EULERIAN-LAGRANGIAN ANALYSIS OF TRANSPORT CONDITIONED ON HYDRAULIC DATA .1. ANALYTICAL-NUMERICAL APPROACH

Recently, a unified Eulerian-Lagrangian theory has been developed by one of us for nonreactive solute transport in space-time nonstationary velocity fields. We describe a combined analytical-numerical method of solution based on this theory for the special case of steady state flow in a mildly fluctuating; statistically homogeneous, lognormal hydraulic conductivity field. We take the unconditional mean velocity to be uniform but allow conditioning on measurements of log hydraulic conductivity (or transmissivity) and/or hydraulic head. This renders the velocity field nonstationary.

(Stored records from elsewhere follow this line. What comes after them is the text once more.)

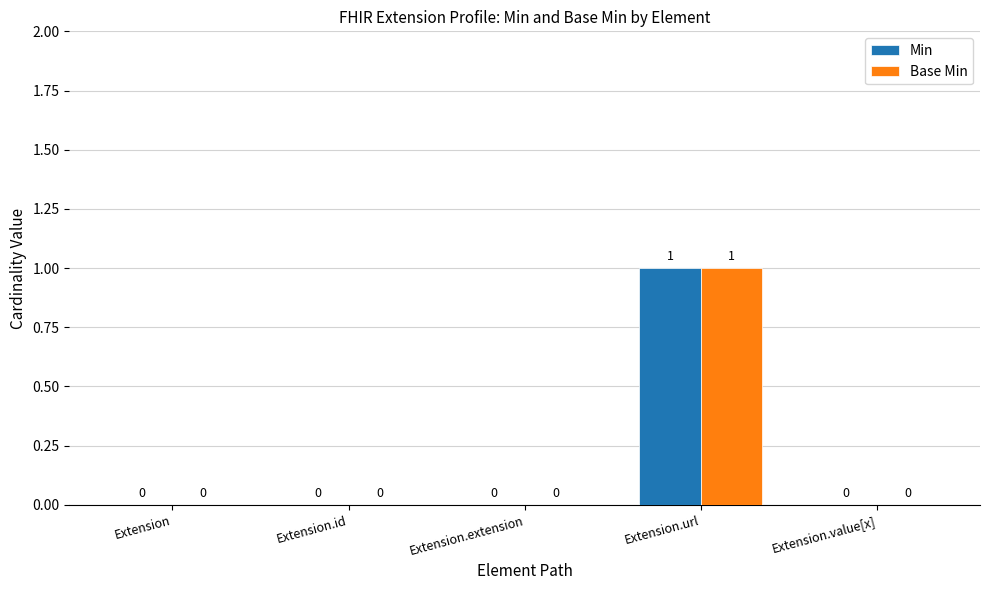

Is it true that Base Min equals 1 at Extension.url?

True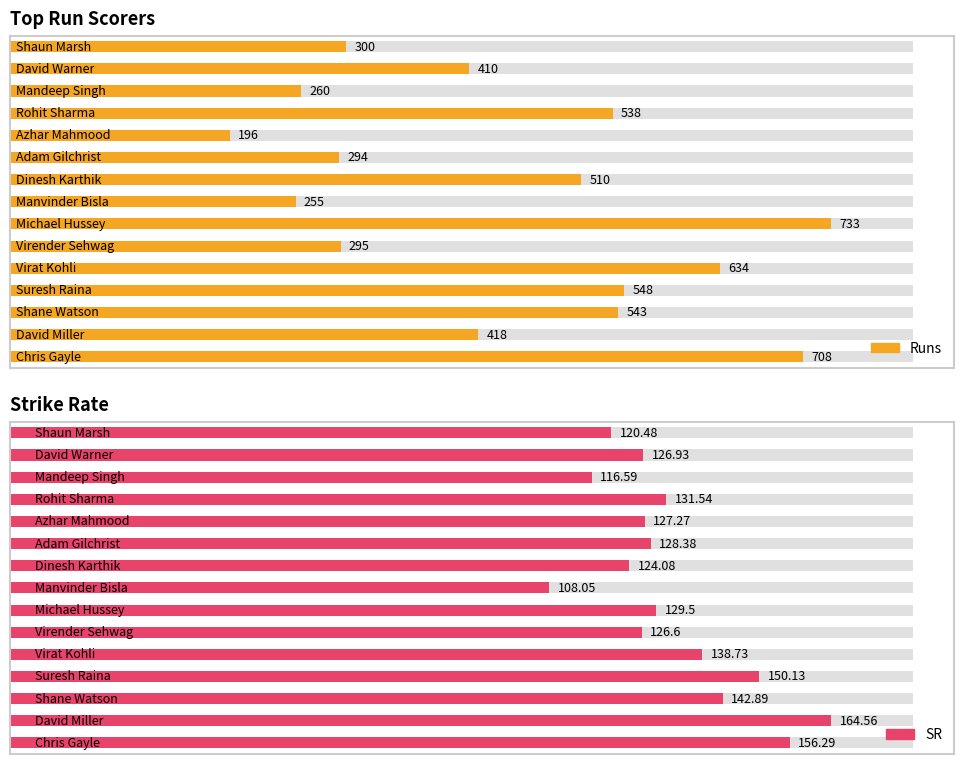

What is the label of the 2nd bar from the right?

David Warner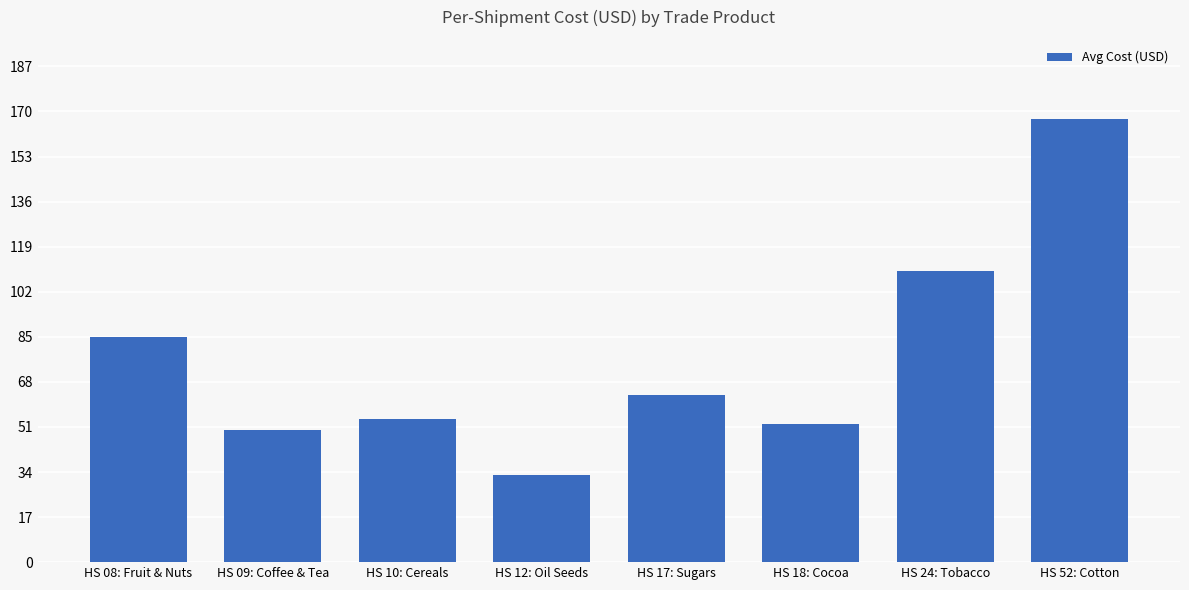

What is the sum of all values?

614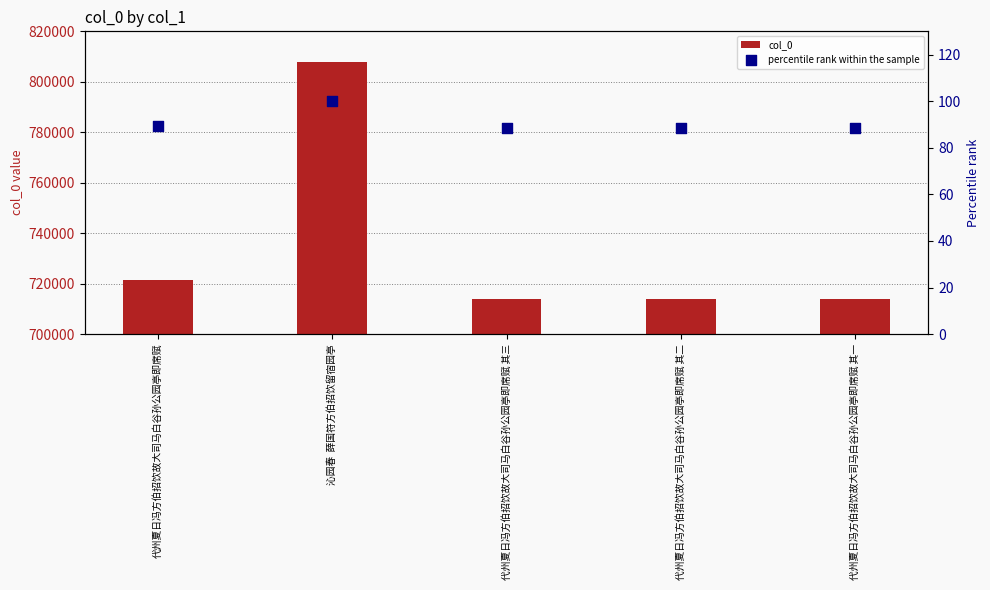

Which series contains the highest Y value?

col_0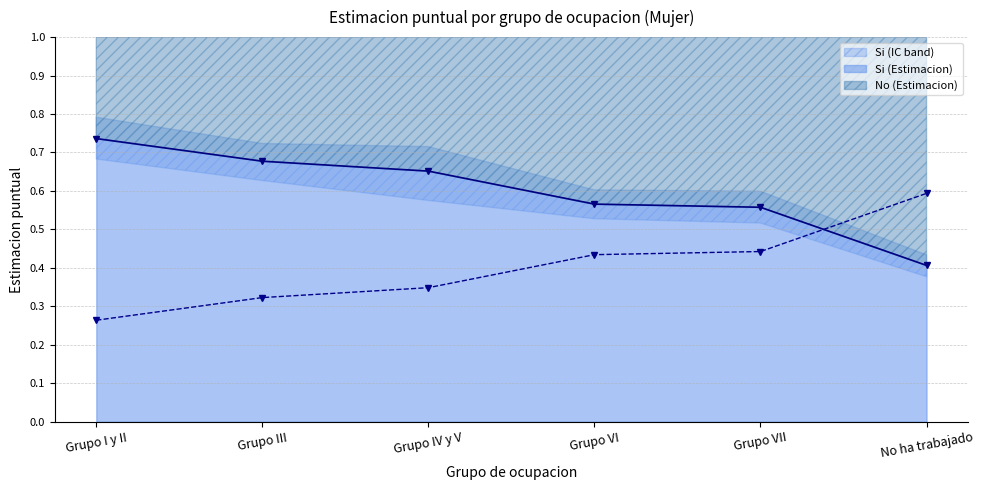

Reading right to left, list all the values displayed in this chart.

Si (Estimacion): 0.4	0.6	0.6	0.7	0.7	0.7
No (Estimacion): 0.6	0.4	0.4	0.3	0.3	0.3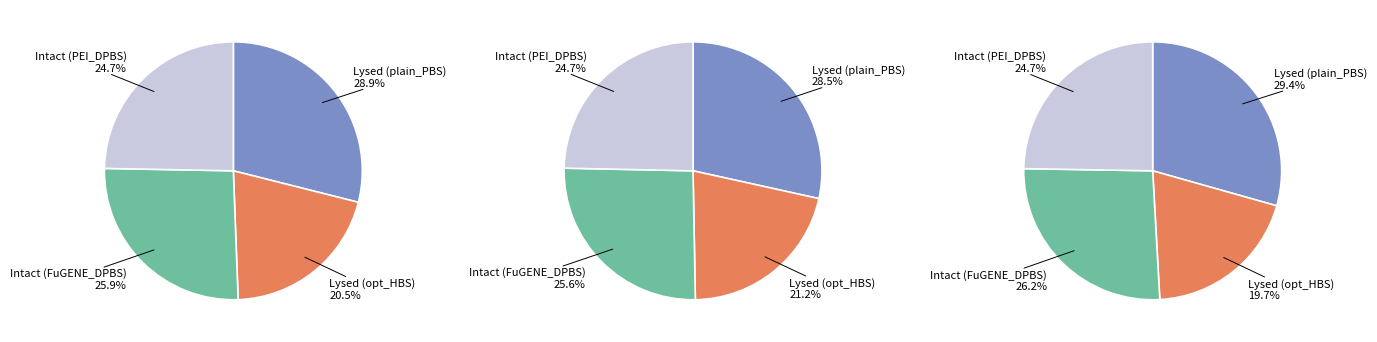

Does any single category account for the majority?

No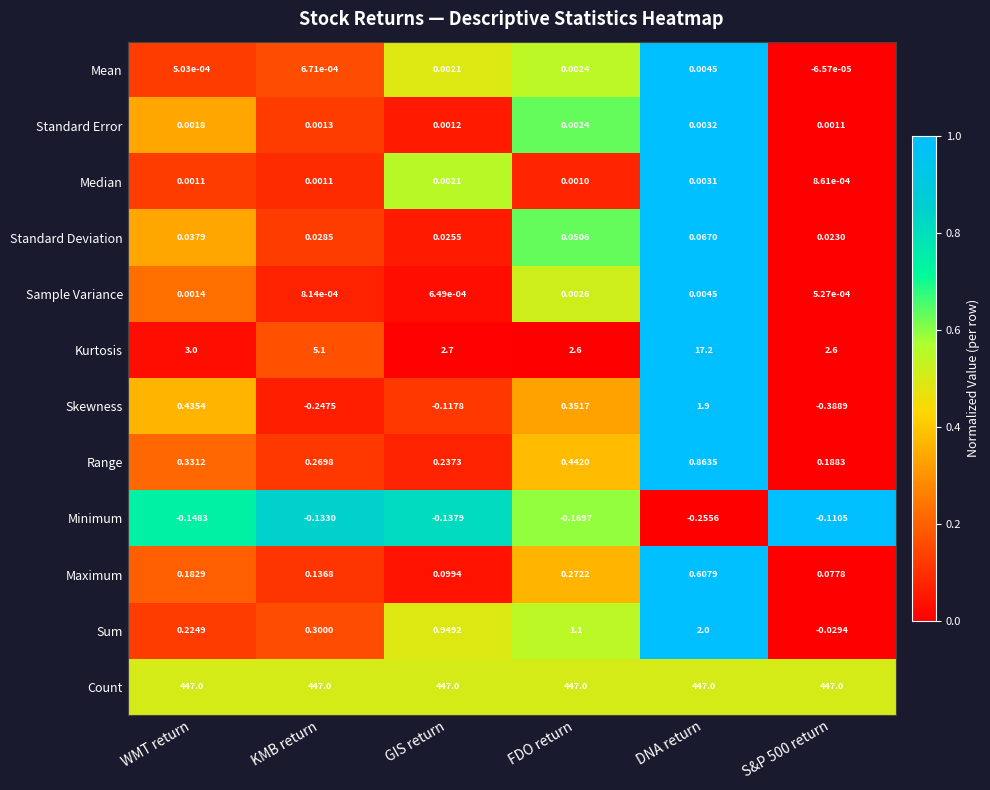

At which category does the chart reach its minimum across all series?

S&P 500 return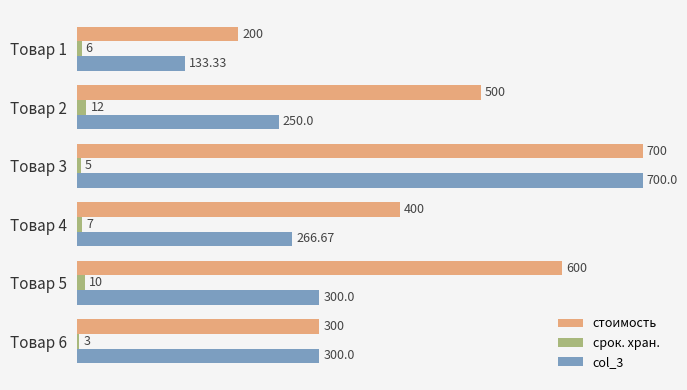

What is the difference between the second highest and minimum values in the стоимость series?

400.0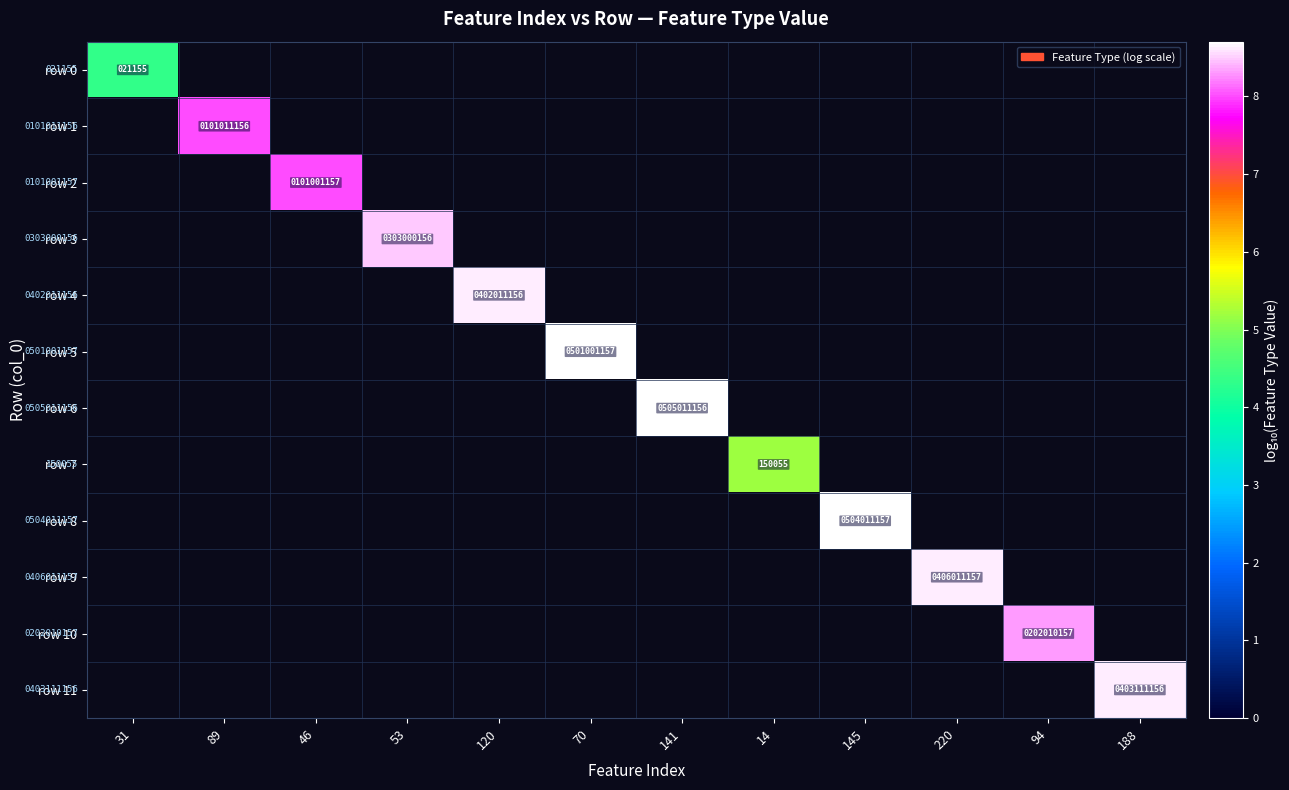

How many categories are shown in the chart?

12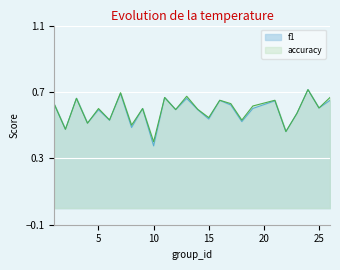

True or false: accuracy has more than 1 points higher than both neighbors.

True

We solve the conditional transport problem analytically at early time and express it in pseudo-Fickian form at later time. The deterministic pseudo-Fickian equations involve a conditional, space-time dependent dispersion tenser which we evaluate numerically along mean ''particle'' trajectories. These equations lend themselves to accurate solution by standard Galerkin finite elements on a relatively coarse grid. The final step is an explicit numerical computation of lower bounds on conditional concentration prediction variance-covariance (and coefficient of variation), travel time distribution, cumulative mass release across a ''compliance surface,'' the associated error, and plume spatial moments. Our method also allows quantification of the uncertainty in the original source location of any solute ''particle'' located anywhere in the field, at any time. This paper describes the methodology and presents some unconditional results. Conditioning and more advanced computations are presented in the subsequent papers.